Pourtant le séjour à Sigmaringen des Collaborateurs français et de leurs 'partenaires' allemands est d’une grande importance pour la compréhension de l’Histoire franco-allemande au XXe siècle : Ne doit-on pas considérer Sigmaringen – comme Verdun et Reims, mais aussi Aix-la-Chapelle et Versailles – comme un lieu de mémoire des rapports franco-allemands ? C’est en effet ici à Sigmaringen et lors de cette période troublée que se cristallisent les antécédents et les tensions des relations franco-allemandes qui ont trouvé leur résolution lors du Traité de l’Elysée en 1963.
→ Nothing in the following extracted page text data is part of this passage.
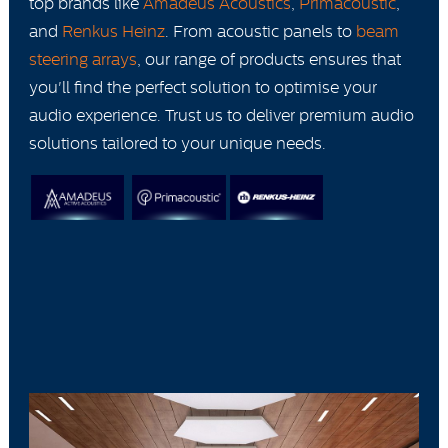
top brands like
Amadeus Acoustics
,
Primacoustic
,
and
Renkus Heinz
. From acoustic panels to
beam
steering arrays
, our range of products ensures that
you'll find the perfect solution to optimise your
audio experience. Trust us to deliver premium audio
solutions tailored to your unique needs.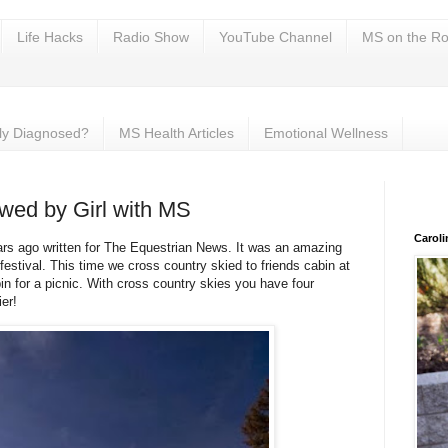
Life Hacks
Radio Show
YouTube Channel
MS on the Ro
ly Diagnosed?
MS Health Articles
Emotional Wellness
ewed by Girl with MS
Carol
ars ago written for The Equestrian News. It was an amazing
festival. This time we cross country skied to friends cabin at
n for a picnic. With cross country skies you have four
er!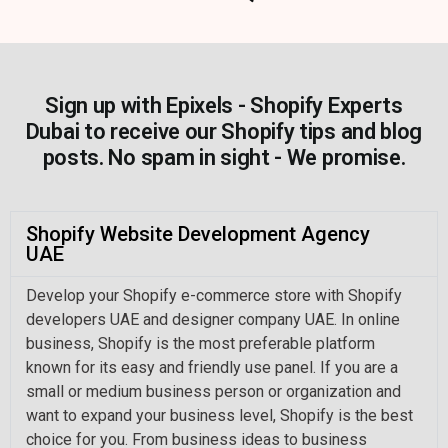
Sign up with Epixels - Shopify Experts
Dubai to receive our Shopify tips and blog
posts. No spam in sight - We promise.
Shopify Website Development Agency
UAE
Develop your Shopify e-commerce store with Shopify
developers UAE and designer company UAE. In online
business, Shopify is the most preferable platform
known for its easy and friendly use panel. If you are a
small or medium business person or organization and
want to expand your business level, Shopify is the best
choice for you. From business ideas to business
Les relations franco-allemandes au sein de l’Europe
C’est sur cette base qu’il nous a semblé nécessaire de mener une réflexion historique et scientifique visant à faire de Sigmaringen un « lieu de mémoire » dans le sens défini par Pierre Nora et Etienne François. Soixante-quinze ans après « l’exacerbation » des tensions, Sigmaringen peut en effet devenir un lieu de débat ouvert où l’on examine les faits historiques selon des angles divers et les points de vue respectifs dans l’esprit de la relation apaisée commune et en conformité avec l’idéal européen partagé.
D’ores et déjà, suite à cette réflexion, s’est tenu un Séminaire réunissant des étudiants de l’Institut für Kulturmanagement de l’École supérieure de pédagogie à Ludwigsburg sous la direction du Professeur Clemens Klünemann ; il s’agit de présenter aux personnes visitant la ville de Sigmaringen l’épisode de la période 1944/1945 comme une « clé » de la compréhension des relations franco-allemandes au XXe siècle et de développer à cette occasion un concept de visualisation des faits historiques approprié à la situation : les liens de dépendance qui ont été noués au début du XIXe siècle à Sigmaringen entre la France et l’Allemagne et qui ont débouché sur le choix de la ville pour y installer le gouvernement de Vichy seront mis en évidence par un parcours mémoriel mis en place grâce au soutien de la Ville de Sigmaringen et de la Maison princière de Hohenzollern.
On envisage à présent la tenue d’un colloque qui sera l’occasion pour des historiens allemands et français de s’entretenir et de s’échanger sur les différences d’approche entre les deux pays en ce qui concerne la perception de cet événement ainsi que de cette période de l’Histoire franco-allemande. Sans la connaissance de ce qui précédait le traité de l’Élysée en 1963 – c’est-à-dire sans la connaissance de ce que Raymond Aron désigne comme « la tentation fasciste » qui s’exerçait durant l’entre-deux-guerres et en Allemagne et en France – 'Sigmaringen' ainsi que tout ce que l’on associe à l’épisode de l’hiver 1944/1945 est menacé de devenir un « non-lieu » susceptible de laisser la place à toute sorte d’interprétations.
Ce projet qui vise à mener une réflexion sur les pages sombres qui ont précédé l’essor de l’amitié franco-allemande se réalisera sous la responsabilité de l’Historien Otto Becker –archiviste familiarisé avec ce thème depuis des années – ainsi que de Clemens Klünemann, romaniste et spécialiste des questions culturelles, et de Gabriele Loges, germaniste, écrivaine et journaliste.